INFORMATION SUPPLIED Start Marker
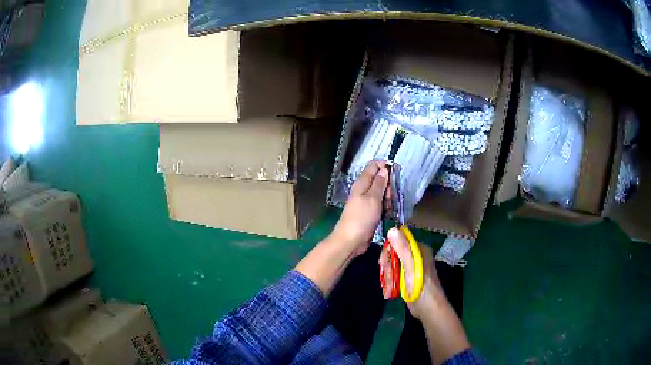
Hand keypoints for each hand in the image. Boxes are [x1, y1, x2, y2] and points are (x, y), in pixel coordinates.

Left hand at [331, 160, 388, 255]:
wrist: (351, 241)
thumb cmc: (361, 218)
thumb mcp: (373, 198)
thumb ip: (379, 183)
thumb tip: (385, 169)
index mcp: (362, 183)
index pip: (373, 165)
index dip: (385, 166)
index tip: (396, 173)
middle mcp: (364, 190)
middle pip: (380, 179)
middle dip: (389, 186)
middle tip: (389, 197)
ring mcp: (366, 201)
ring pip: (382, 193)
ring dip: (388, 198)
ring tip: (387, 208)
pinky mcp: (370, 212)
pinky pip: (381, 205)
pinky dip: (385, 208)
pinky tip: (387, 214)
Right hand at [387, 227, 470, 361]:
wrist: (428, 309)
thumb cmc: (421, 287)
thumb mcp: (410, 267)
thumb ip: (402, 248)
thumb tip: (392, 229)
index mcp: (419, 250)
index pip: (398, 241)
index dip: (388, 251)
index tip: (383, 264)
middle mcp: (416, 256)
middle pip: (394, 254)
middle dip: (387, 268)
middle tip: (386, 280)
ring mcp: (412, 267)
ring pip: (392, 266)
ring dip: (388, 279)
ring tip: (389, 290)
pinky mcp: (408, 278)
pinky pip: (394, 275)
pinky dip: (391, 283)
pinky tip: (390, 292)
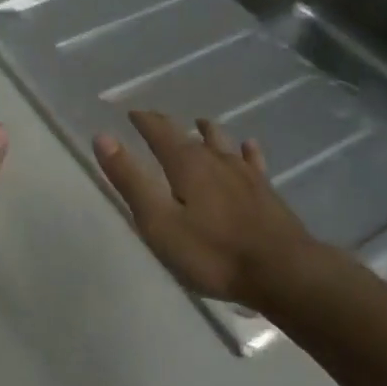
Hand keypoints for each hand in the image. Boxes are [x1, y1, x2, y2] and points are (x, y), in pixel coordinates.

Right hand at [93, 111, 313, 303]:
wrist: (283, 271)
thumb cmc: (212, 252)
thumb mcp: (159, 222)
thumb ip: (131, 180)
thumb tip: (103, 137)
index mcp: (186, 164)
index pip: (160, 131)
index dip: (144, 121)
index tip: (131, 113)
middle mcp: (216, 159)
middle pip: (190, 134)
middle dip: (170, 126)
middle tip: (157, 121)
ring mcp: (245, 174)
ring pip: (223, 143)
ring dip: (208, 132)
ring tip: (201, 124)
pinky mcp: (266, 192)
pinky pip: (253, 161)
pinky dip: (246, 151)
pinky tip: (248, 147)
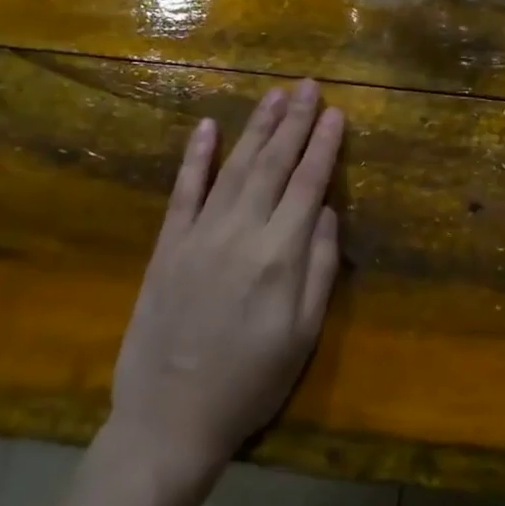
INFORMATION SUPPLIED End Marker
EXERCISE
How many lines in the data above contain the word "pinky"? Reply with only that figure.

TASK RESULT
12